Employable for the Next 20 Years

What you see is a photo of a particular kind of lottery ticket. The most common lottery ticket of all. A losing lottery ticket. All of the lottery tickets I have ever bought have been losers. Thus I go to work. I have a good twenty years or so left in my career and so I continue to pay attention to the industry trends that affect my ability to work.  Hadoop/Big Data has been just the type of trend I’ve been observing for years and believe may well hold the key to that need to be employable for another 20 years.

I started off in the late 80’s early 90’s and two trends of the time left indelible marks. The first was the flattening of management structures in corporate America. Middle managers were being layed off right and left. The second was the transition from mainframes to client server architectures and the rise of the PC. The age I am now was the age of a lot of COBOL programmers back in my formative years. They were losing their jobs and I met so many that didn’t even want to learn something new. It was almost as if life had done them wrong for the technology they made their living at decline so rapidly.   I remember as at the time I was a dBase, Foxpro, Clipper programmer doing the tech interviews for these older gentlemen.

I had deeply ingrained in me the need to always be able to do the work, and to be able to do the work for which corporations were paying good money. I was fairly deft at moving into client server databases, web development and business intelligence, each in their turn.  It hasn’t been hard to understand that Hadoop/Big data is one of those trends that will make or break careers. I’ve been looking for my opportunity to climb aboard for several years. Finally the opportunity has come and I am jumping in with both feet to make sure that I have made the transformation while I can.

Hadoop/Big Data technologies are no longer cutting edge.
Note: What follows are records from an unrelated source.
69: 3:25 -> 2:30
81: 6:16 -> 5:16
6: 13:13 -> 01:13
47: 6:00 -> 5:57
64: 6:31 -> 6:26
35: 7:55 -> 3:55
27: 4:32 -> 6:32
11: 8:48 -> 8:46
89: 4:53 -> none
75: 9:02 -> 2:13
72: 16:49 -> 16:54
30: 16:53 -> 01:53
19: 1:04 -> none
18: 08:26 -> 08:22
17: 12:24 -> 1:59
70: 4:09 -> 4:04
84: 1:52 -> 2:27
Already companies are demanding a couple year’s experience. Big data won’t replace traditional relational databases completely. What you will see is that new “investment” money companies are spending is in the big data technologies. The RDBMS is rapidly becoming legacy. Every COBOL programmer didn’t lose their job and not every RDBMS professional will. However, I like to put my career into the places companies are investing in rather than in the “support costs”. Five years from now the big data technologies will be at the center of corporate budgets and finding work without those skills will be difficult.
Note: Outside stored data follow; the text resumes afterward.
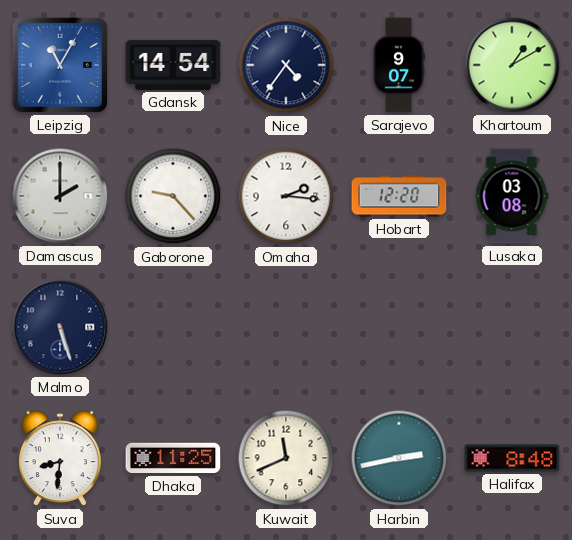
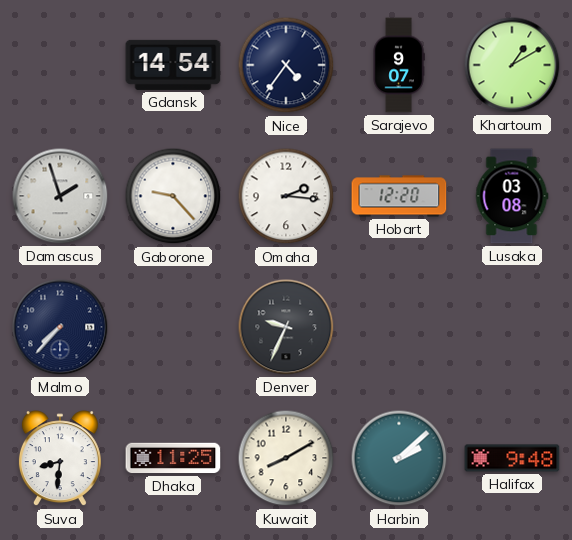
Leipzig: 11:05 -> none
Damascus: 2:00 -> 1:57
Malmo: 5:27 -> 7:37
Denver: none -> 9:34
Kuwait: 11:41 -> 8:10
Harbin: 2:43 -> 2:08
Halifax: 8:48 -> 9:48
That’s my read of the market and so this is my journey. I firmly believe that teaching is an integral part of the learining process. I invite you who are thinking along the lines that I am to join me. I’ll share what I’m learning and try to help shorten the process for you. If several people also join in with me we just might create a vibrant community.

What it took to get us to where we are is all we need to have to succeed in this transition. Big data is a significant shift but it’s not harder than anything we’ve already learned.